Date: 2012-11-07
Type of information:
phase: 1
Announcement: presentation of results at the 24th EORTC-NCI-AACR Symposium on Molecular Targets and Cancer Therapeutics in Dublin, Ireland
Company: Roche (Switzerland)
Product: RG7212
Action mechanism: RG7212 is a fully humanized monoclonal antibody that is designed to block TWEAK:Fn14 signaling, a pathway involved in tumorigenesis that regulates cell proliferation, survival, and migration. Fn14 is over-expressed in at least 30% of several solid tumours, including pancreatic cancer, breast cancer, non-small cell lung cancer and malignant melanoma.
Disease: advanced solid tumors
Therapeutic area: Cancer - Oncology
Country: Canada, Denmark, The Netherlands
Trial details: From July 2011, Dr Lassen and his colleagues recruited 38 patients with treatment-refractory solid tumours to the phase I trial. All patients had tumours expressing the Fn14 receptor. They received an intravenous dose of the drug either once weekly or once every three weeks, with a dose range of 200 to 3600 mg.
Latest
news: Dr Ulrik Lassen, head of the oncology phase I unit at the Rigshospitalet, Copenhagen, Denmark, has reported encouraging signs of efficacy of RG7212, a newly developed antibody targeting a signalling pathway that is frequently active in solid tumours at the 24th EORTC-NCI-AACR Symposium on Molecular Targets and Cancer Therapeutics in Dublin, Ireland.
One objective of this phase I trial was to determine whether blocking of TWEAK-Fn14 signalling with RG7212 would reduce activation of these pathways.In its first trial in humans, researchers will report
A patient with advanced malignant melanoma has shown signs of tumour shrinkage and has been receiving treatment for more than 30 weeks without any serious adverse side-effects.
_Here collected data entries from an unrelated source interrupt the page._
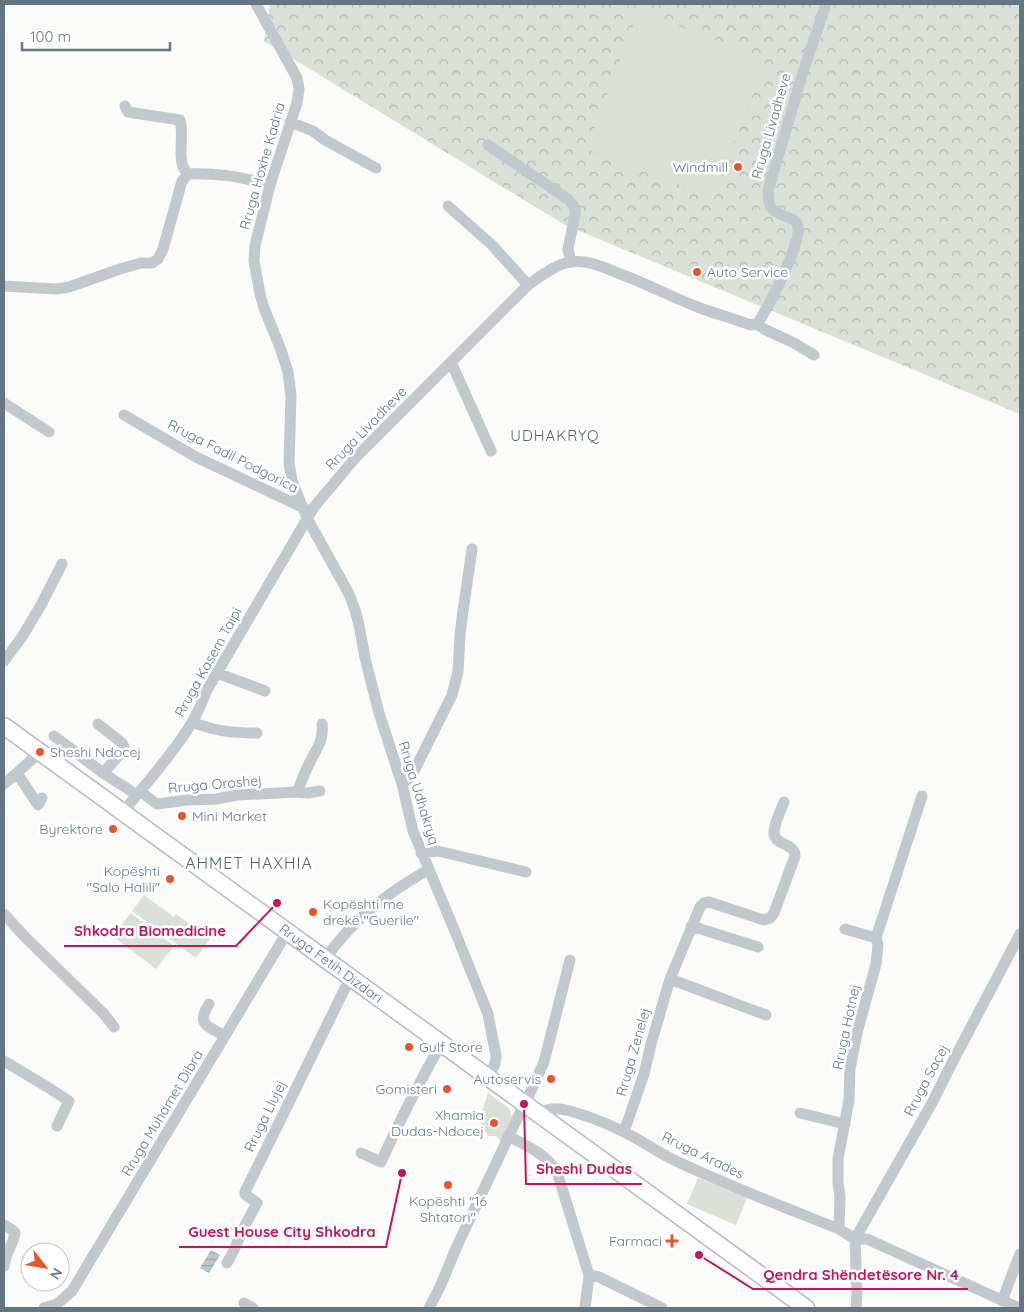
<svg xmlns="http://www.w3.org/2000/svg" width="1024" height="1312" viewBox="0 0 1024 1312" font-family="Quicksand,sans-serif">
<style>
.forest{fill:url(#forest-crowns)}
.garden{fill:#dadfd7}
.water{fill:url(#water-rules)}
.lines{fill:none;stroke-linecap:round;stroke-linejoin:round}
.secondary-casing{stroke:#b3babf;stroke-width:19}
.minor{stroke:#c3c8cc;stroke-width:11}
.secondary{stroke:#fff;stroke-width:16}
.poi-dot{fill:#e4572e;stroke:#fff;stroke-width:2}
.labels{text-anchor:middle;stroke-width:5;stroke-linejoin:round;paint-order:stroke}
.street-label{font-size:14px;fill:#657683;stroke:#fff}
.poi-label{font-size:14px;fill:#657683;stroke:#fff;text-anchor:end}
.neighbourhood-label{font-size:15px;letter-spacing:1px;fill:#57646e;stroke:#fff}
.quarter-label{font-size:16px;letter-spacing:1px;fill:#57646e;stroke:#fff}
.leader{fill:none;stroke:#c2185b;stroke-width:2}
.callout-dot{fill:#c2185b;stroke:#fff;stroke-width:2}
.callout-label{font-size:15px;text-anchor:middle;font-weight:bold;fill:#c2185b;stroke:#fff;stroke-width:5;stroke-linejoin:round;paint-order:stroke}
</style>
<defs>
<pattern id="forest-crowns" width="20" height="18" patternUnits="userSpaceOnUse" patternTransform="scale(1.25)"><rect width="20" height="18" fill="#dadfd7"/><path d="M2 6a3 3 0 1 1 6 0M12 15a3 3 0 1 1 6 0" fill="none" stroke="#b4b9b4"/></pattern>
<pattern id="water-rules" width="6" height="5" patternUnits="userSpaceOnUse" patternTransform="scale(1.25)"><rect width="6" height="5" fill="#bbc7cb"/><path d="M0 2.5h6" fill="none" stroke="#9ca6aa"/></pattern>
</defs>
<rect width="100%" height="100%" fill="#fafaf8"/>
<path class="forest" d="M270 4H1020V414L565 225 264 41Z"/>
<path class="garden" d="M639 11 766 60 713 198 586 149Z
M144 895 174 917 176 914 210 939 196 958 132 911Z
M131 913 174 946 156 969 113 936Z
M488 1093 509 1108 512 1117 501 1142 496 1136H488L479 1120Z
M698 1178 747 1198 736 1225 687 1204Z"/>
<path class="water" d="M211 1250 220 1255 209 1273 200 1268Z"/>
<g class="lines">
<defs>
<g id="secondary">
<path id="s1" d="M4 726 806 1308"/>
</g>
</defs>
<use href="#secondary" class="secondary-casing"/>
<path class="minor" d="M256 4 297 78 299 89 297 103 270 185 255 246 254 261 260 294 264 308 281 350 288 372 291 396 289 463 292 481 307 518 349 594 355 610 359 625 365 658 379 713 402 784 413 831 456 934 488 1014 496 1056 495 1064 488 1078
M125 106 128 112 180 120C185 138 175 162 188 174
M290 122 313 131 325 140 376 168
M488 145 569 200 575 208V215L568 249 571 262
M448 206 492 245 528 285
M4 286 56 289 69 287 120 269 141 263H152L158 259 163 249 182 181 188 174C215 173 244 177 270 185
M757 324C768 308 801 244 798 227 798 225 795 221 794 220 776 212 768 214 768 191L804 69 826 4
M451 362 491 451
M4 403 49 432
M124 415 196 457 304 508
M4 661 22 637 41 605 62 564
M217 673 265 691
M192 722C215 731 231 733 257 733
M98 724 122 743 124 747 123 751 103 773
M54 736 103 773 137 795
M17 773 38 805 42 798
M4 784 17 773 40 752
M402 784 411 777 452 695 458 672 460 635 463 611 472 549
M140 791 157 804 188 800 217 799 237 795 297 792 308 793 320 791
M297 792C301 783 304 774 308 766 315 750 324 743 322 724
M123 812C147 782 174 753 194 719 199 710 203 700 207 690L314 507 356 457 528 285C541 276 556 264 571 262 588 259 607 269 623 275 649 285 674 298 700 308 717 314 734 319 751 325L757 324 764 329 794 343 814 355
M421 853 438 851 526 872
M4 914 26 938 104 1014 114 1027
M691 926 758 947
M876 938 922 796
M325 959C351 922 388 892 428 870
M670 979 766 1015
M209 1004C196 1024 207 1026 225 1036
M4 1061 49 1088 69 1101 57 1126
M800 1113 845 1124
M538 1114C548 1108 555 1108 566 1110 586 1115 606 1123 624 1132 641 1140 657 1152 674 1160 728 1186 784 1207 839 1229L855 1239H867L1019 1308
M624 1132 644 1074 651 1044 670 979 700 907 704 903 709 902 764 920 770 918 774 913 795 856C795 843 776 846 774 834 773 826 781 810 784 802
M508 1136C527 1146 546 1154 557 1172L589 1275 585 1308
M361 1153 381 1162C399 1122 419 1083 441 1044
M4 1225 11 1229 15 1233C13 1245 5 1254 4 1266
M839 1229 840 1197 838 1183V1159L849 1100 850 1069 857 1033 876 964 878 945 876 938 845 929
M227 1263 235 1248 243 1229 257 1203 245 1194V1192L350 978
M589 1275 599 1277 662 1308
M1002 1301 1020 1254
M244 1303 253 1308
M44 1308 57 1304 72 1291 280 944 288 932
M429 1308 440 1287 457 1246 517 1119 530 1093 544 1062 570 960
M856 1308 857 1293 855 1239 932 1103 951 1065 1020 934"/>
<use href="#secondary" class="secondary"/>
</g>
<g class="poi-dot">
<circle cx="738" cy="167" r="5"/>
<circle cx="697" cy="272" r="5"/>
<circle cx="40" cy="752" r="5"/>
<circle cx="182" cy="816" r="5"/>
<circle cx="113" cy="829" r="5"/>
<circle cx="170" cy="879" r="5"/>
<circle cx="313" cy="912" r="5"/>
<circle cx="409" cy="1047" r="5"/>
<circle cx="551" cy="1079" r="5"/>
<circle cx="447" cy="1089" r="5"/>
<circle cx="494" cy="1123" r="5"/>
<circle cx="448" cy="1185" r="5"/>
<path d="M669.5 1233.5h5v5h5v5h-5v5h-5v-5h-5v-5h5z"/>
</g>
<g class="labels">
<g class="street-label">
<text transform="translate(771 126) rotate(-74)" y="5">Rruga Livadheve</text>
<text transform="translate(262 166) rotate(-74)" y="5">Rruga Hoxhe Kadria</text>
<text transform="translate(366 428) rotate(-46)" y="5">Rruga Livadheve</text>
<text transform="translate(233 456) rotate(27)" y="5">Rruga Fadil Podgorica</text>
<text transform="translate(208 662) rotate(-61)" y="5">Rruga Kasem Taipi</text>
<text transform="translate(215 784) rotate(-5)" y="5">Rruga Oroshej</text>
<text transform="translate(419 793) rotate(73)" y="5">Rruga Udhakryq</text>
<text dy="5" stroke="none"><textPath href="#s1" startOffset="404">Rruga Fetih Dizdari</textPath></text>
<text transform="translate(846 1027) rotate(-78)" y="5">Rruga Hotnej</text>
<text transform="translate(633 1052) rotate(-74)" y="5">Rruga Zenelej</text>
<text transform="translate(926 1080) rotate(-62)" y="5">Rruga Saçej</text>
<text transform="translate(162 1113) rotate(-59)" y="5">Rruga Muhamet Dibra</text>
<text transform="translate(265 1116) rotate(-64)" y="5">Rruga Llujej</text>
<text transform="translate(703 1155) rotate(26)" y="5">Rruga Arades</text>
</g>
<g class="poi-label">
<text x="728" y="172">Windmill</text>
<text x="707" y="277" text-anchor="start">Auto Service</text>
<text x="50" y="757" text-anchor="start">Sheshi Ndocej</text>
<text x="192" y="821" text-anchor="start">Mini Market</text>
<text x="103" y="834">Byrektore</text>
<text x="160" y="876">Kopështi<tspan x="160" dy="16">"Salo Halili"</tspan></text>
<text x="323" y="909" text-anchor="start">Kopështi me<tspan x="323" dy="16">drekë "Guerile"</tspan></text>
<text x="419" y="1052" text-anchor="start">Gulf Store</text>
<text x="541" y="1084">Autoservis</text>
<text x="437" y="1094">Gomisteri</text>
<text x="484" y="1120">Xhamia<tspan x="484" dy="16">Dudas-Ndocej</tspan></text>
<text x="448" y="1206" text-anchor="middle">Kopështi "16<tspan x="448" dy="16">Shtatori"</tspan></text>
<text x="662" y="1246">Farmaci</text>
</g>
<g class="neighbourhood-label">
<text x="555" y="441">UDHAKRYQ</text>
</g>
<g class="quarter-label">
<text x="249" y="869">AHMET HAXHIA</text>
</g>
</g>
<path class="leader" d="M277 903L236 946H64M524 1104L526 1184H642M402 1173L386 1247H179M699 1255L753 1289H968"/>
<g class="callout-dot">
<circle cx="277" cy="903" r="5"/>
<circle cx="524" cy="1104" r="5"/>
<circle cx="402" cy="1173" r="5"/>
<circle cx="699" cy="1255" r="5"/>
</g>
<g class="callout-label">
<text x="150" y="936">Shkodra Biomedicine</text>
<text x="584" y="1174">Sheshi Dudas</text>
<text x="282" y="1237">Guest House City Shkodra</text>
<text x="861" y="1280">Qendra Shëndetësore Nr. 4</text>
</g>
<rect width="1024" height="1312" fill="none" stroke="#657683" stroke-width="10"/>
<g transform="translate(45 1267) rotate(121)"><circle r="24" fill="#ffffff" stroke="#c1c8cd"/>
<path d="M0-4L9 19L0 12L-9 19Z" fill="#e4572e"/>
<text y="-8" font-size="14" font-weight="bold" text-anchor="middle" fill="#657683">N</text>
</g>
<path d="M22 42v8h148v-8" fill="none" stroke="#657683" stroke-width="2.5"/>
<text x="30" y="42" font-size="15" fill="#657683" stroke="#ffffff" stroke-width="4" paint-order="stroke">100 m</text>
</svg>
Other patients with advanced non-small cell lung cancer (NSCLC), mesothelioma, kidney cancer and biliary tract cancer also have had extended treatments with stable disease.
Dr Lassen said: \"Preclinical data have shown that the RG7212 monoclonal antibody successfully targets and blocks the action of TWEAK and that it works most effectively in tumour cells where there is increased Fn14 expression. Therefore, we expected that using RG7212 to block TWEAK signalling in patients whose tumours express Fn14 might prevent cancer cells from growing and proliferating\".
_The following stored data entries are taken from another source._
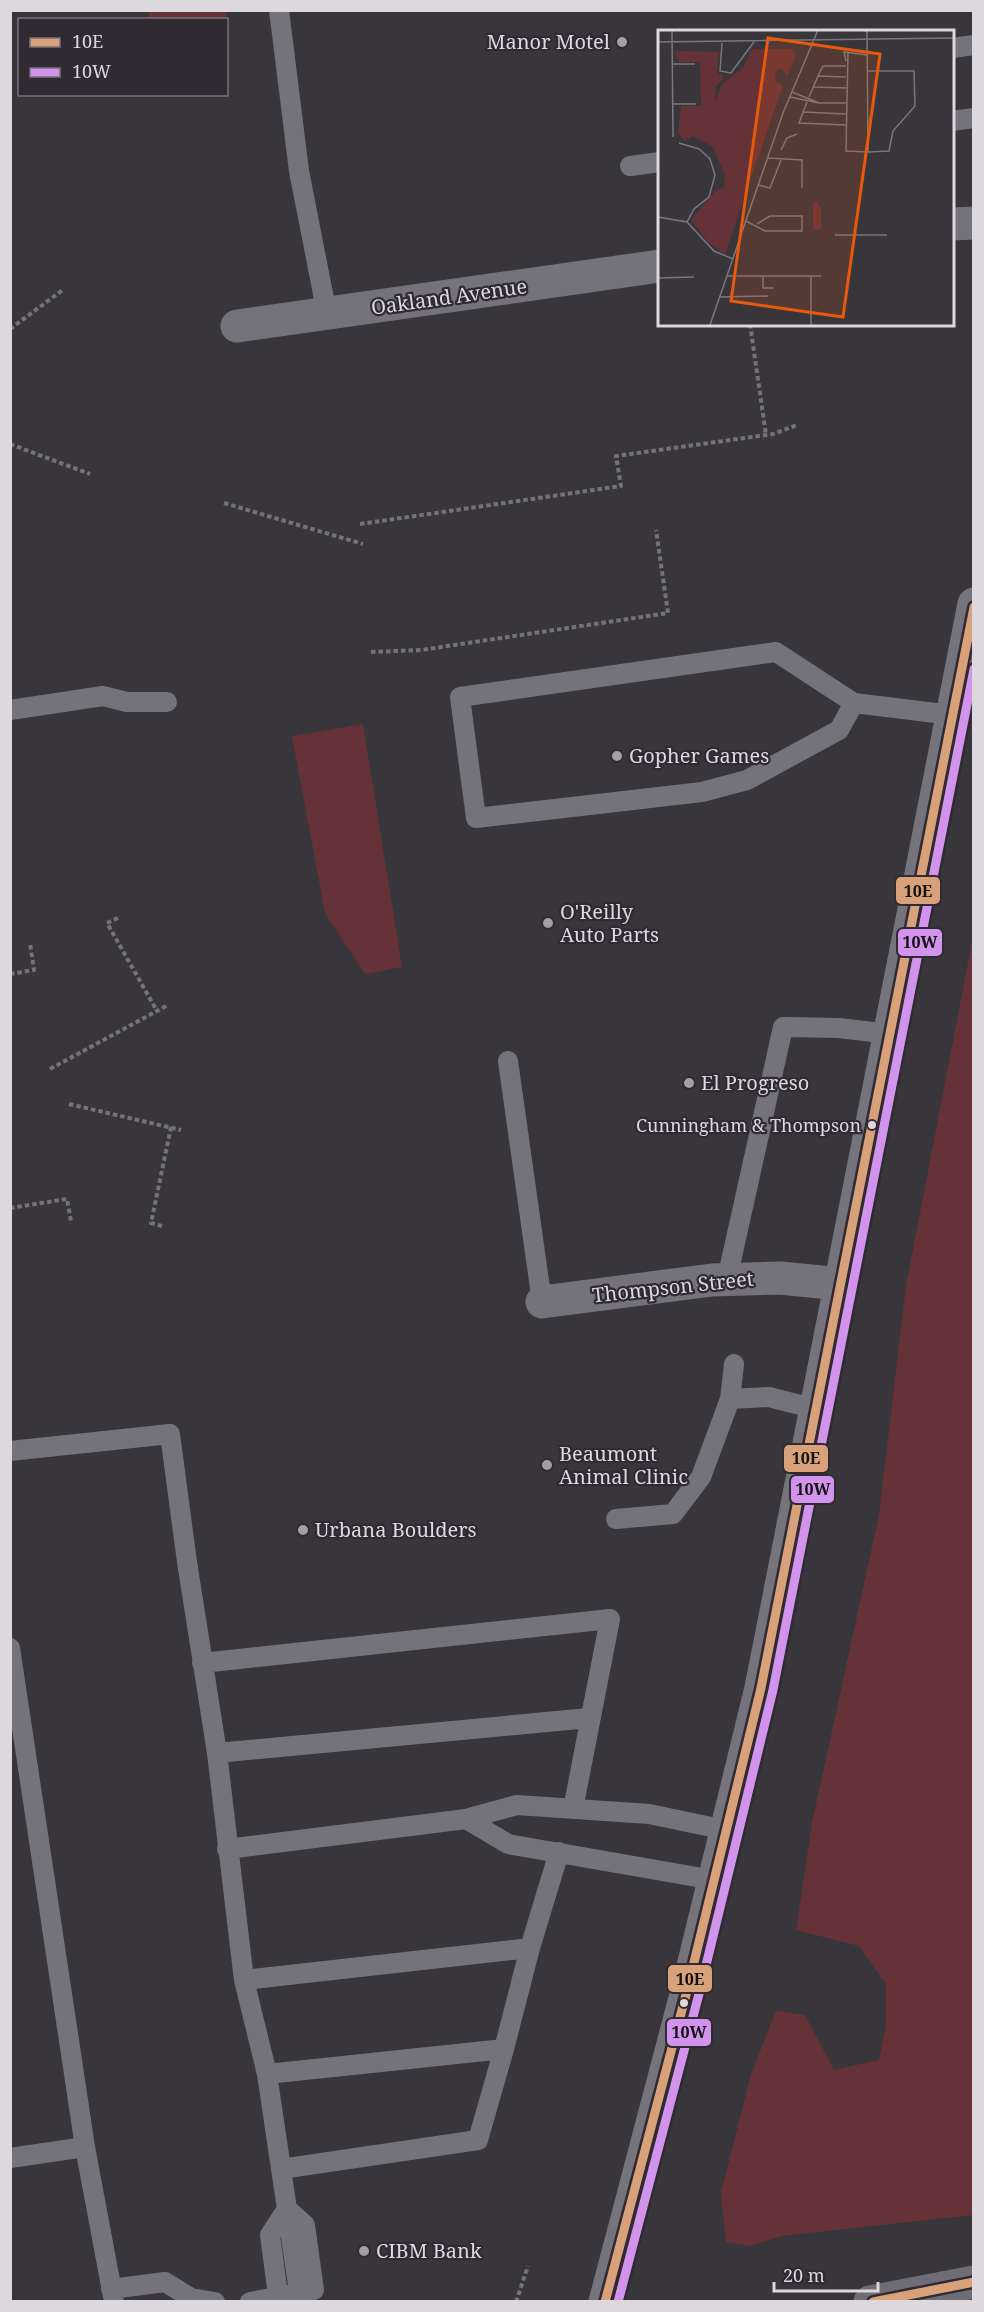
<svg xmlns="http://www.w3.org/2000/svg" width="984" height="2312" font-family="'Noto Serif',serif">
<style>
.green{fill:#653337}
.lines{fill:none;stroke-linecap:round;stroke-linejoin:round}
.path{stroke:#74737a;stroke-width:4;stroke-dasharray:4.5 3;stroke-linecap:butt}
.lane{stroke:#74737c;stroke-width:20}
.street{stroke:#74737c;stroke-width:33}
.secondary{stroke:#6e6c75;stroke-width:33}
.primary{stroke:#75737c;stroke-width:33}
.bus-1-casing{stroke:#302a33;stroke-width:14}
.bus-2-casing{stroke:#302a33;stroke-width:14}
.bus-1{stroke:#d9a179;stroke-width:9}
.bus-2{stroke:#d193ec;stroke-width:9}
.poi-dot{fill:#a39fa5;stroke:#302a33;stroke-width:2}
.bus-dot{fill:#dcd8de;stroke:#302a33;stroke-width:2}
.labels{text-anchor:middle;stroke-width:4.5;stroke-linejoin:round;paint-order:stroke}
.bus-label{font-size:18px;fill:#dcd8de;stroke:#302a33;text-anchor:end}
.poi-label{font-size:20px;fill:#dcd8de;stroke:#302a33;text-anchor:start}
.street-label{font-size:20px;fill:#dcd8de;stroke:#302a33}
.inset-road{fill:none;stroke:#7a777c;stroke-width:1.5}
.view{fill:#e8590c;fill-opacity:0.15;stroke:#e8590c;stroke-width:3}
.inset-edge{fill:none;stroke:#dcd8de;stroke-width:3}
.line-badge{stroke:#302a33;stroke-width:2}
.pale-badge-label{font-size:16px;text-anchor:middle;font-weight:bold;fill:#111}
</style>
<rect width="100%" height="100%" fill="#39363b"/>
<path class="green" d="M149,11H226V19H149Z
M363,724L402,967L365,974L325,913L292,736Z
M973,937V2215L781,2236L750,2246L726,2242L721,2193L751,2074L776,2011L805,2015L834,2070L879,2060L886,2025V1984L859,1946L796,1930L812,1823L879,1515L906,1286Z"/>
<g class="lines">
<path class="path" d="M750,324L766,435
M10,329L64,289
M10,444L90,474
M224,503L363,544
M360,524L621,486L616,456L773,434L797,425
M371,652L421,650L668,613L656,530
M118,918L107,923L157,1011
M10,974L34,970L30,943
M50,1069L168,1005
M69,1104L181,1130
M10,1208L67,1199L71,1221
M162,1226L151,1223L171,1127
M516,2302L528,2266"/>
<path class="lane" d="M279,10L299,171L327,314
M952,48L974,45
M952,121L974,118
M630,166L660,162
M854,703L839,730L747,780L702,792L476,818L460,697L776,652L854,703L952,715
M10,710L103,696L127,702H167
M508,1061L542,1302
M727,1279L783,1027L839,1028L890,1034
M730,1399L769,1397L816,1409
M10,1451L170,1434L187,1562L217,1753L244,1980L267,2074L287,2209L270,2235L278,2295
M616,1519L673,1514L701,1477L730,1399L734,1364
M10,1648L85,2147L114,2302
M202,1663L610,1619L573,1809
M217,1753L589,1718
M227,1849L466,1819
M714,1880L508,1844L466,1819L517,1805L649,1814L726,1830
M244,1980L530,1948
M267,2074L504,2049L530,1948L559,1852
M10,2158L85,2147
M281,2169L478,2140L504,2049
M287,2209L299,2292
M111,2289L165,2282L191,2298L215,2302
M250,2302L314,2290L305,2225L287,2209"/>
<path class="street" d="M952,224L974,223
M237,326L660,266
M542,1302L712,1280L780,1278L841,1284"/>
<path class="secondary" d="M870,2302L974,2282"/>
<path class="primary" d="M605,2302L688,1987L761,1688L974,604"/>
<g class="bus-1-casing">
<path id="bus-1" d="M605,2302L688,1987L761,1688L974,607
M873,2302L974,2282"/>
</g>
<g class="bus-2-casing">
<path id="bus-2" d="M618,2302L700,1990L773,1690L974,669"/>
</g>
<use href="#bus-1" class="bus-1"/>
<use href="#bus-2" class="bus-2"/>
</g>
<g class="poi-dot">
<circle cx="622" cy="42" r="6"/>
<circle cx="617" cy="756" r="6"/>
<circle cx="548" cy="923" r="6"/>
<circle cx="689" cy="1083" r="6"/>
<circle cx="547" cy="1465" r="6"/>
<circle cx="303" cy="1530" r="6"/>
<circle cx="364" cy="2251" r="6"/>
</g>
<g class="bus-dot">
<circle cx="872" cy="1125" r="5"/>
<circle cx="684" cy="2003" r="5"/>
</g>
<g class="labels">
<g class="bus-label">
<text x="861" y="1132">Cunningham &amp; Thompson</text>
</g>
<g class="poi-label">
<text x="610" y="49" text-anchor="end">Manor Motel</text>
<text x="629" y="763">Gopher Games</text>
<text x="560" y="919">O'Reilly<tspan x="560" dy="23">Auto Parts</tspan></text>
<text x="701" y="1090">El Progreso</text>
<text x="559" y="1461">Beaumont<tspan x="559" dy="23">Animal Clinic</tspan></text>
<text x="315" y="1537">Urbana Boulders</text>
<text x="376" y="2258">CIBM Bank</text>
</g>
<g class="street-label">
<text transform="translate(449 297) rotate(-8)" y="7">Oakland Avenue</text>
<text transform="translate(673 1287) rotate(-6)" y="7">Thompson Street</text>
</g>
</g>
<g transform="translate(658 30)">
<rect width="296" height="296" fill="#39363b"/>
<path d="M94,19H135L138,26L129,46L123,38L117,42L118,52L125,55L67,224L51,213L33,190L57,161L66,157L67,145L54,116L35,106L27,111L20,103L23,76H43L42,32H21L16,21L61,22L59,42L66,47L58,57L57,73L64,54L85,38ZM155,171H159L163,178V199H155Z" fill="#653337"/>
<path class="inset-road" d="M14,0L15,107M0,12L296,8M64,13L62,41L73,43L96,12M190,22L188,121L210,122L209,1L205,0M188,31L186,22L209,25M14,34H37M210,41H256L257,76L235,101L231,121L210,122M160,46L165,36H188M156,57L189,58M132,67L161,73L134,62M151,67L160,46L188,47M149,72L141,93L189,95M161,73H189M14,74H38M145,82L188,84M21,113L41,119L52,129L57,145L51,167L36,179L29,192M123,120L129,108L139,104M110,128L144,130V158M100,155L112,158L123,130M0,187L29,192L56,221L75,229M88,191L107,201H144V186H112L99,194M177,205H229M69,246H163M105,246V258H116M153,246V295M0,248L36,247M62,267L110,266M52,295L125,83L160,0"/>
<path class="view" d="M110,8L222,24L185,287L73,271Z"/>
<rect width="296" height="296" class="inset-edge"/>
</g>
<g class="line-badge">
<rect x="895" y="876" width="46" height="29" rx="6" fill="#d9a179"/>
<rect x="897" y="928" width="46" height="29" rx="6" fill="#d193ec"/>
<rect x="783" y="1444" width="46" height="29" rx="6" fill="#d9a179"/>
<rect x="790" y="1475" width="45" height="29" rx="6" fill="#d193ec"/>
<rect x="667" y="1964" width="46" height="29" rx="6" fill="#d9a179"/>
<rect x="666" y="2018" width="46" height="29" rx="6" fill="#d193ec"/>
</g>
<g class="pale-badge-label">
<text x="918" y="897">10E</text>
<text x="920" y="948">10W</text>
<text x="806" y="1464">10E</text>
<text x="813" y="1495">10W</text>
<text x="690" y="1985">10E</text>
<text x="689" y="2038">10W</text>
</g>
<rect width="984" height="2312" fill="none" stroke="#dcd8de" stroke-width="24"/>
<rect x="18" y="18" width="210" height="78" fill="#302a33" stroke="#757077" stroke-width="1.5"/>
<rect x="30" y="38" width="30" height="9" fill="#d9a179" stroke="#757077" stroke-width="1.5"/>
<text x="72" y="48" font-size="18" fill="#dcd8de">10E</text>
<rect x="30" y="68" width="30" height="9" fill="#d193ec" stroke="#757077" stroke-width="1.5"/>
<text x="72" y="78" font-size="18" fill="#dcd8de">10W</text>
<path d="M774 2282v9h104v-9" fill="none" stroke="#dcd8de" stroke-width="3"/>
<text x="783" y="2282" font-size="18" fill="#dcd8de" stroke="#302a33" stroke-width="4.5" paint-order="stroke">20 m</text>
</svg>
\"Several of the patients continue to receive study treatments, and encouraging signs of clinical benefit have already been observed. A patient with heavily pre-treated, metastatic melanoma with no mutation in the BRAF gene has shown evidence of tumour regression when scanned using computerised tomography (CT) and remains on study after more than 30 weeks of treatment. Four other patients have had partial metabolic responses confirmed by positron emission tomography (PET) scans.
\"Prolonged stable disease has been seen in several patients. Overall, 11 of the 38 patients (29%) have received more than 12 weeks of study treatment, with several receiving 18 or more weeks of RG7212 therapy, including those with refractory NSCLC, melanoma, mesothelioma, breast cancer, renal cell carcinoma, and biliary tract cancer.
\"We found that RG7212 has an excellent safety profile across a broad dose range on each schedule. We saw no dose-limiting toxicities and no patient discontinued study treatments for treatment-related adverse side-effects. The phase I data show that RG7212 is quite safe for multi-cycle administration in patients with advanced cancer. Results from tests of blood and tumour samples suggest that it would be feasible to administer the drug over a prolonged period of time.
Study investigators from four leading cancer research centres in Denmark, The Netherlands and Canada are recruiting patients to the trial, particularly those with advanced metastatic melanoma expressing Fn14. \"These results are encouraging and support additional studies of RG7212 in combination with other treatments,\" said Dr Lassen.